USAID accounted for 70% of Voz Pública’s budget. So Monterrosa and her colleagues were forced to reduce their newsroom from six full-time journalists to just three, along with two other part-time colleagues. Investigative projects were slashed and fact-checking efforts severely reduced. “We are going through an uphill battle now,” she said. “But it’s not just us: other outlets in El Salvador are facing a similar threat.”
The USAID cuts have impacted hundreds of outlets in places where public interest journalism is chronically underfunded and often under attack.
Before Trump’s inauguration, the U.S. government supported independent journalism in more than 30 countries. Most of this funding was channelled through USAID. According to a USAID factsheet recently mentioned by Reporters Without Borders (RSF) and now taken offline, the agency funded training and support for 6,200 journalists and assisted 707 outlets.
According to RSF, this annual media budget was $268 million. This sum accounted for 0.004% of the U.S. government’s total annual budget and was around half of government funding for public interest journalism around the world.
A perfect storm
The freeze of USAID funding is the most recent blow for donor-funded journalism, but not the only one. The National Endowment for Democracy, an organization established by the U.S. Congress in 1983, is now unable to access its own funds and has been forced to suspend support for nearly 2,000 partners worldwide.
Earlier this year Meta announced the end of its U.S. fact-checking program and many fear the company will soon withdraw funding from its partners in other countries too.
Funding from American philanthropic organizations is also drying up. According to four sources consulted for this piece, the Open Society Foundations (OSF), which funded dozens of independent news organizations for many years, won’t be funding them from now on.
Experts now fear that other American foundations follow suit and redirect some of their funding to newsrooms inside the country or entirely away from journalism to cover for cuts in healthcare projects or scientific research. Even governments like the U.K., Norway, or Germany, which have funded independent media in the past, may retreat from the field as they cut their foreign aid budgets to ramp up defense spending in the face of geopolitical risks.
※ ※ ※
- _REQUIRED TASKS_:
• 1. According to the article on journalism funding cuts, what share of Voz Pública's budget came from USAID?
• 2. In the article on journalism funding cuts, take the part starting at "Experts now fear" and ending at "of geopolitical risks.", and write it out again with "defense spending" swapped for "military spending".
• 3. Carry on the article on journalism funding cuts, picking up after its final sentence.
※ ※ ※
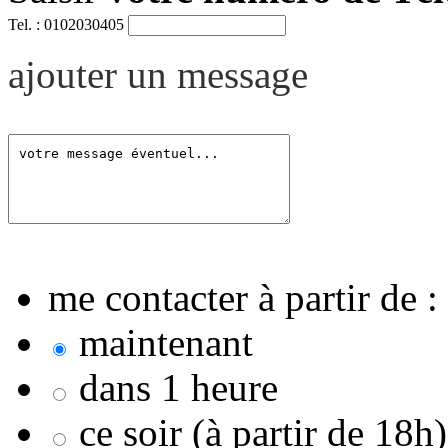
Tel. : 0102030405
ajouter un message
me contacter à partir de :
maintenant
dans 1 heure
ce soir (à partir de 18h)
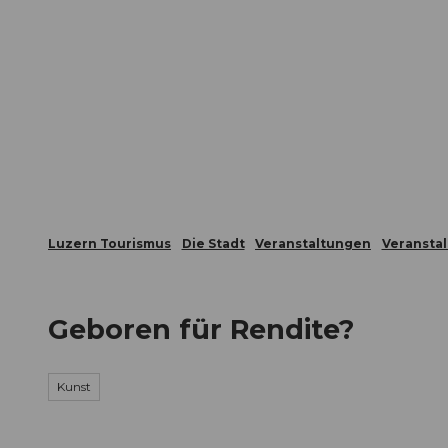
Z
ungen
Webcams
Gästekarte
u
m
Die Stadt
Die Erlebnisregion
I
n
h
a
l
t
Luzern Tourismus
Die Stadt
Veranstaltungen
Veransta
Geboren für Rendite?
Kunst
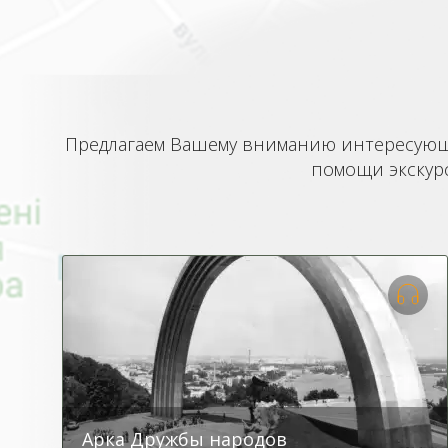
Предлагаем Вашему вниманию интересующие
помощи экскурс
Арка Дружбы народов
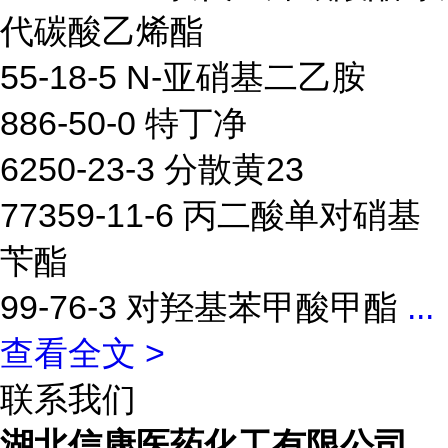
代碳酸乙烯酯
55-18-5 N-亚硝基二乙胺
886-50-0 特丁净
6250-23-3 分散黄23
77359-11-6 丙二酸单对硝基
苄酯
99-76-3 对羟基苯甲酸甲酯
...
查看全文 >
联系我们
湖北信康医药化工有限公司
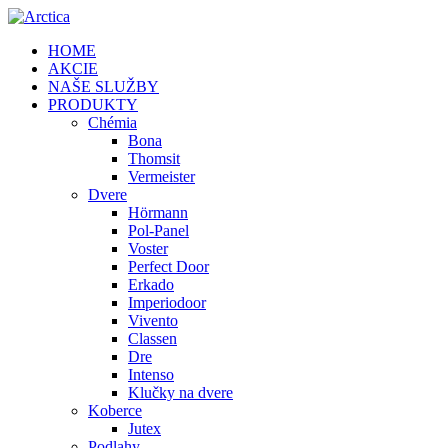
HOME
AKCIE
NAŠE SLUŽBY
PRODUKTY
Chémia
Bona
Thomsit
Vermeister
Dvere
Hörmann
Pol-Panel
Voster
Perfect Door
Erkado
Imperiodoor
Vivento
Classen
Dre
Intenso
Klučky na dvere
Koberce
Jutex
Podlahy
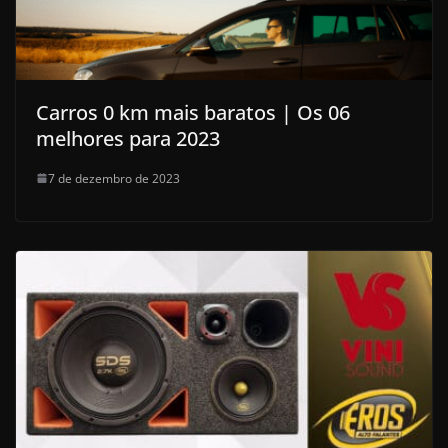
Carros 0 km mais baratos | Os 06
melhores para 2023
7 de dezembro de 2023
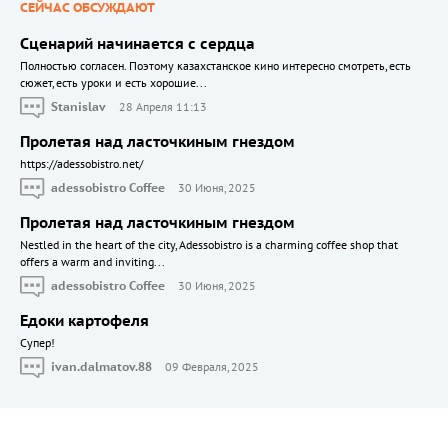
СЕЙЧАС ОБСУЖДАЮТ
Сценарий начинается с сердца
Полностью согласен. Поэтому казахстанское кино интересно смотреть, есть
сюжет, есть уроки и есть хорошие...
Stanislav
28 Апреля 11:13
Пролетая над ласточкиным гнездом
https://adessobistro.net/
adessobistro Coffee
30 Июня, 2025
Пролетая над ласточкиным гнездом
Nestled in the heart of the city, Adessobistro is a charming coffee shop that
offers a warm and inviting...
adessobistro Coffee
30 Июня, 2025
Едоки картофеля
Cупер!
ivan.dalmatov.88
09 Февраля, 2025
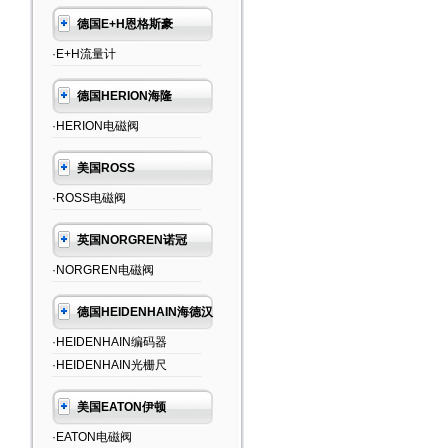
德国E+H恩格斯豪
·E+H流量计
德国HERION海隆
·HERION电磁阀
美国ROSS
·ROSS电磁阀
英国NORGREN诺冠
·NORGREN电磁阀
德国HEIDENHAIN海德汉
·HEIDENHAIN编码器
·HEIDENHAIN光栅尺
美国EATON伊顿
·EATON电磁阀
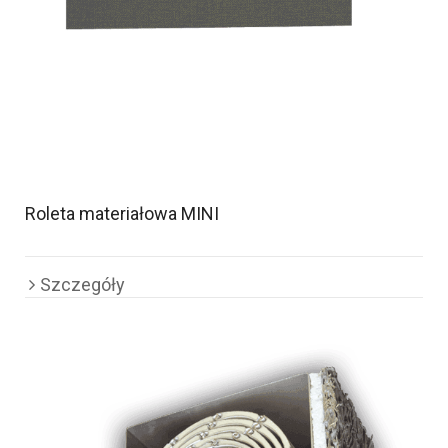
Roleta materiałowa MINI
Szczegóły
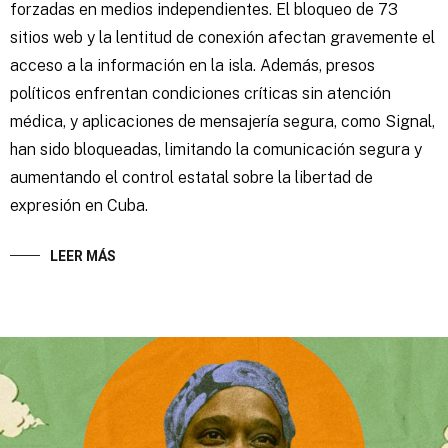
forzadas en medios independientes. El bloqueo de 73
sitios web y la lentitud de conexión afectan gravemente el
acceso a la información en la isla. Además, presos
políticos enfrentan condiciones críticas sin atención
médica, y aplicaciones de mensajería segura, como Signal,
han sido bloqueadas, limitando la comunicación segura y
aumentando el control estatal sobre la libertad de
expresión en Cuba.
LEER MÁS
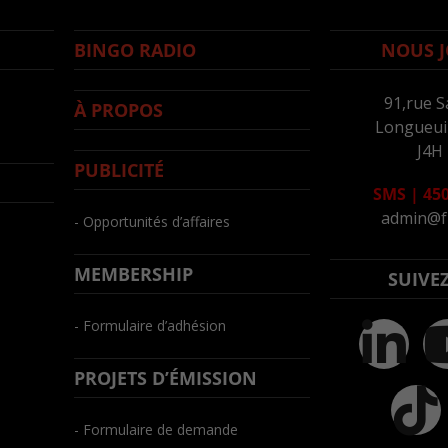
BINGO RADIO
NOUS J
91,rue S
À PROPOS
Longueuil
J4H
PUBLICITÉ
SMS
|
450
admin@f
- Opportunités d’affaires
MEMBERSHIP
SUIVE
- Formulaire d’adhésion
PROJETS D’ÉMISSION
- Formulaire de demande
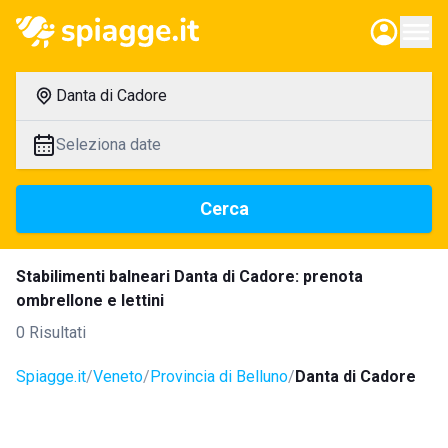
Danta di Cadore
Seleziona date
Cerca
Stabilimenti balneari Danta di Cadore: prenota
ombrellone e lettini
0 Risultati
Spiagge.it
Veneto
Provincia di Belluno
Danta di Cadore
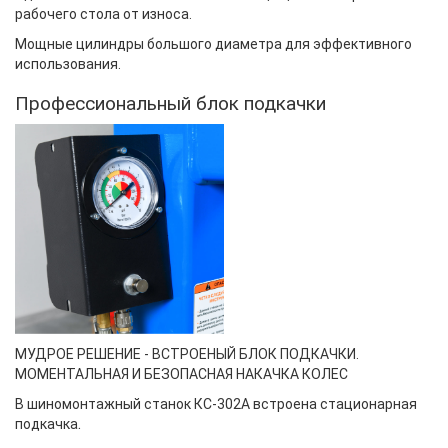
рабочего стола от износа.
Мощные цилиндры большого диаметра
для эффективного
использования.
Профессиональный блок подкачки
МУДРОЕ РЕШЕНИЕ
-
ВСТРОЕНЫЙ БЛОК ПОДКАЧКИ.
МОМЕНТАЛЬНАЯ И БЕЗОПАСНАЯ НАКАЧКА КОЛЕС
В шиномонтажный станок КС-302А встроена стационарная
.
подкачка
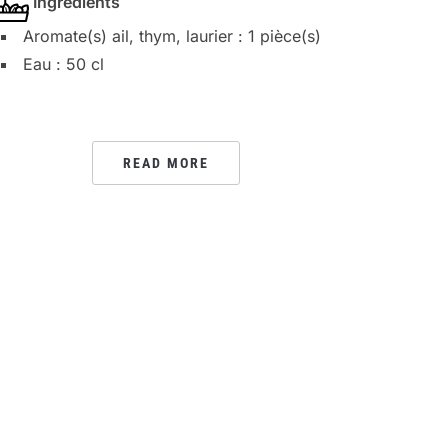
Ingrédients
Aromate(s) ail, thym, laurier : 1 pièce(s)
Eau : 50 cl
READ MORE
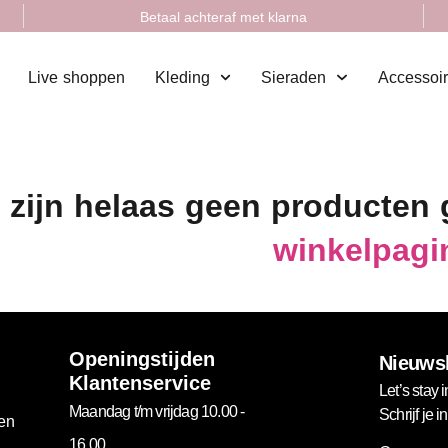
Betaal achteraf met klarna
Live shoppen
Kleding
Sieraden
Accessoi
 zijn helaas geen producten
winkelpagi
Openingstijden
Nieuwsb
Klantenservice
Let’s stay i
Maandag t/m vrijdag 10.00 -
Schrijf je 
gen
16.00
※ ※ ※
- _ANSWERS BELOW_:
• 1. 70%

• 2.
Experts now fear that other American foundations follow suit and redirect some of their funding to newsrooms inside the country or entirely away from journalism to cover for cuts in healthcare projects or scientific research. Even governments like the U.K., Norway, or Germany, which have funded independent media in the past, may retreat from the field as they cut their foreign aid budgets to ramp up military spending in the face of geopolitical risks.

• 3.
This is a perfect storm for hundreds of news organizations. So we spoke to 15 journalists, editors, and experts on media development from a dozen countries to learn how these changes are impacting public interest journalism in different regions, how authoritarian leaders are benefitting, and how news organizations can find ways to survive.
A Colombian news site under pressure
The hardest hit by these cuts are smaller outlets in fragile democracies. But larger organizations in more stable countries are suffering the impact too.
A good example is La Silla Vacía, a news site founded in Colombia by award-winning journalist Juanita León in 2009. Around 9% of the site’s budget comes from USAID. A further 30% comes from Meta’s fact-checking program and is likely to end by the end of this year.
“Meta’s funding is one-third of our payroll,” León said. “So I’ve had to lay off seven of our 40 journalists. Now we’ll need to cut back the number of stories we publish and stop covering the cities of Bogotá and Cali. We’ll need to change the way we work.”
La Silla Vacía is not a small news startup. The outlet has been around for 15 years, has won several important awards, and is one of the most influential newspapers in Colombia. Since its launch, it has received grants from organizations such as OSF, the Ford Foundation, the Nature Conservancy, the British government, and the World Bank. Now León fears Trump’s cuts will create a domino effect, with some of those entities retreating from journalism and focusing on other areas.
USAID helped La Silla Vacía fund its coverage of the Amazon region and supported a transparency initiative that covered the salaries of its investigative team. “This project also funded a few hyperlocal newsrooms in places like Barranquilla and Ibagüé,” León said. “This is going to be terrible for those outlets as USAID covered a huge part of their budgets. I’m not sure they will survive this.”
Colombia is holding an important election in 2026 and León is now trying to ensure her outlet gets enough funding to report on it. She doesn’t want her budget to depend on a few big businesses and she doesn’t want to set up a paywall: “I see so much misinformation spreading on social media that I just don’t see the point. I see the work we do as a public good.”
León thinks journalism is now facing an existential crisis on many fronts. “It’s not just funding,” she said. “Our distribution depends on tech companies and generative AI may make things even worse. Audiences get depressed and don’t want to follow the news. I often feel as if we were the violinists in the Titanic. But the band will play on for now.”
How will this impact journalism in Central America?
Central America is one of the most vulnerable regions to the latest cuts. “It is a poor area where institutions are weak and where journalism is already under attack,” said our Chilean alumna Francisca Skoknic, who spent her time in Oxford writing this project on donor-funded journalism in Latin America. “News organizations in these countries are even more dependent on international funding than those in other regions, and someone is going to have to fill that void.”
No one knows donor-funded journalism in Latin America better than Colombian journalist María Teresa Ronderos, who led the OSF journalism program for four years and is now the editor-in-chief of CLIP, an investigative outlet that partners with outlets across the region.
Ronderos is deeply concerned about smaller newsrooms in Central America. “These are the bravest, most independent outlets in each country,” she said. “They are those holding power to account and those investigating abuses of power from any government left and right. Those people really need philanthropic funding. There is no other way they can survive.”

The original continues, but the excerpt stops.